徐冶拿出手机打开了魏天心受罪的视频,白子洋看的直皱眉头,这小子也太会玩了吧,他原本的意思就是叫徐冶带人去把魏天心揍一顿再警告两句,借着徐大少的名头吓唬吓唬魏天心。
没想到徐冶玩的这么大,这个仇这次算是结下了,他已经叫耳语神打听过魏天心的底细,知道他是灵武界魏家的外门子弟,来头也不小,真不知道徐家抗不抗的住魏家的报复。
白子洋一脸同情的看着徐冶,沉声说道:“兄弟啊,这次你做的太绝,以后要是有啥问题的话你过来找我一下吧。”
徐冶正在兴头上被白子洋打断,有些不爽的说道:“白哥,你还怕那姓魏的小子报复我不成,不是我徐冶吹牛,就那魏什么……”
“魏天心。”
白子洋提醒了一句。
“对,就那魏天心他要在敢在我面前造毛,我直接灭了他,不但是他,连他家族也一起灭了。”
白子洋翻了个白眼,心道:良言劝不住该死的鬼,随你去吧。
就在这时,白子洋的电话突然响了,陈玉瑶在电话里有些焦急的说道:
“白子洋,你现在在哪里呢,你现在赶快跟我去一趟第一人民医院,魏天心他出事了。”
白子洋的脸色立即阴沉了下去。
徐冶在一旁听得真真切切,等白子洋一挂电话,立即一拍桌子大叫起来:
“白哥,不要拦我,我现在就带人去灭了这小子,都被修理成这样了,还敢勾引大嫂,简直是不配活在世上。”
这倒不是他维护白子洋,主要是面子问题,被他徐大少亲手修理过的人居然还不老实,这不是打他徐大少的脸吗?

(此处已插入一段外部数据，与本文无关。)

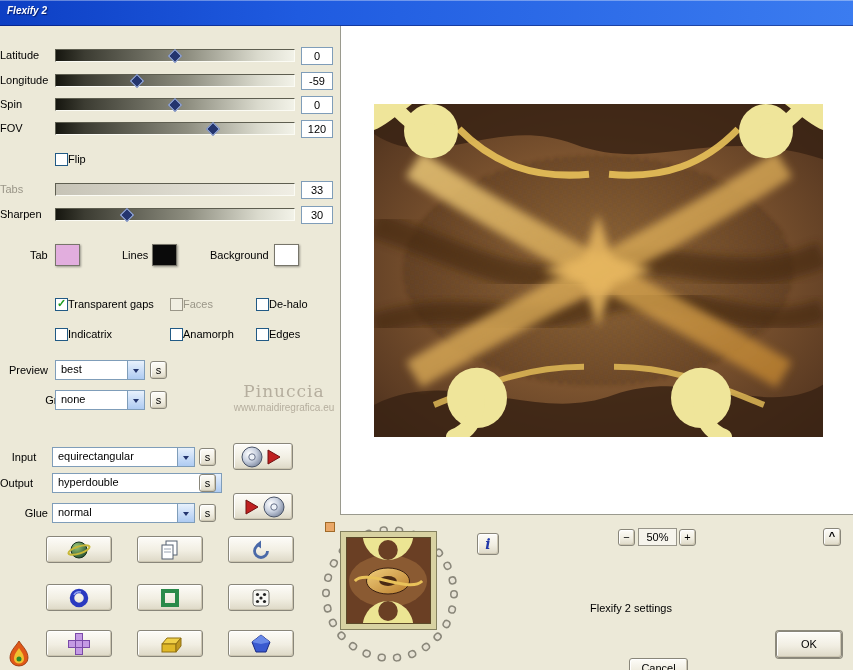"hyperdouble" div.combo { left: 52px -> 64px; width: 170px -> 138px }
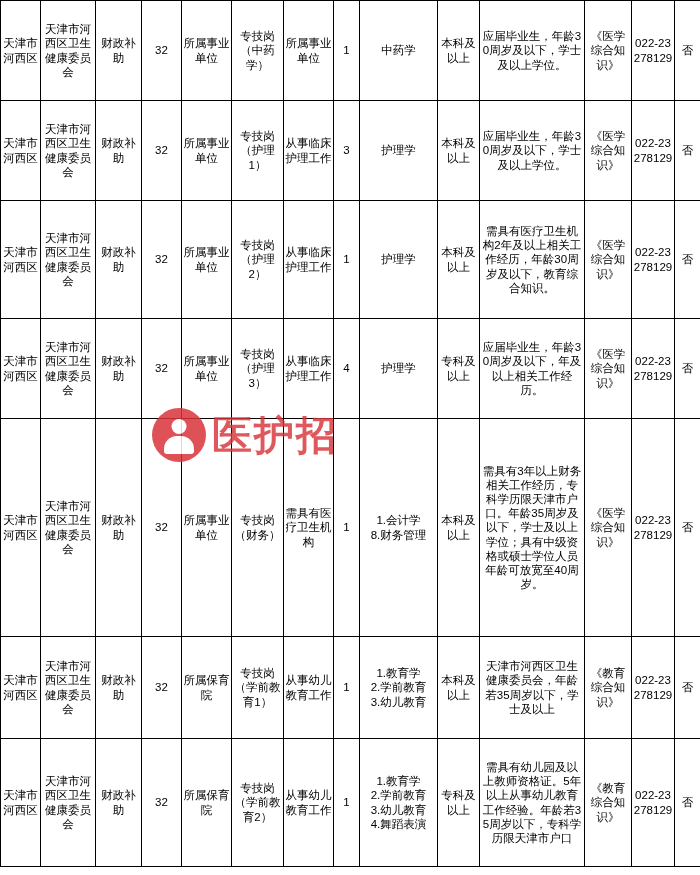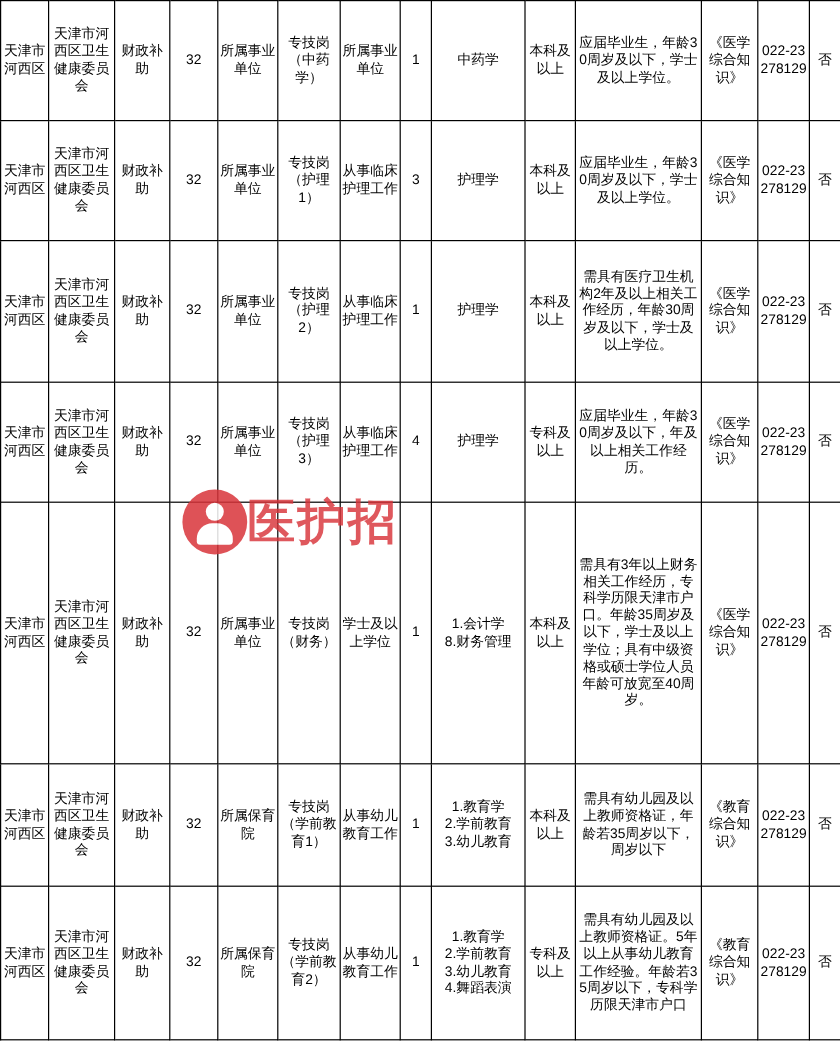"需具有医疗卫生机构2年及以上相关工作经历，年龄30周岁及以下，学士及以上学位。" td.req { text: 学士及以上学位 -> 教育综合知识 }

白子洋看了他一眼,淡淡说道:“行了,这件事你就别参合了,这次算我欠你一个人情。”
说完白子洋就转身走了出去,徐冶的心里很是郁闷,等白子洋走远了,才狠狠地呸了一口,小声骂道:
“什么东西真当少爷是给你办事的,少爷就是想玩而已。”
第一人民医院门口。
陈玉瑶一脸焦急的对白子洋说道:“你还愣着做什么,咱们赶紧进去吧。听魏天心说他被人打了,也不知道谁那么坏,好好的打人家魏天心干嘛,要是叫我找到我非好好的教训一度不可。”
白子洋有些吃味的说道:
“魏天心那人一看就不是啥好人,说是请咱们吃饭又不带钱,说不定他下午去哪里吃霸王餐被餐馆老板打了。”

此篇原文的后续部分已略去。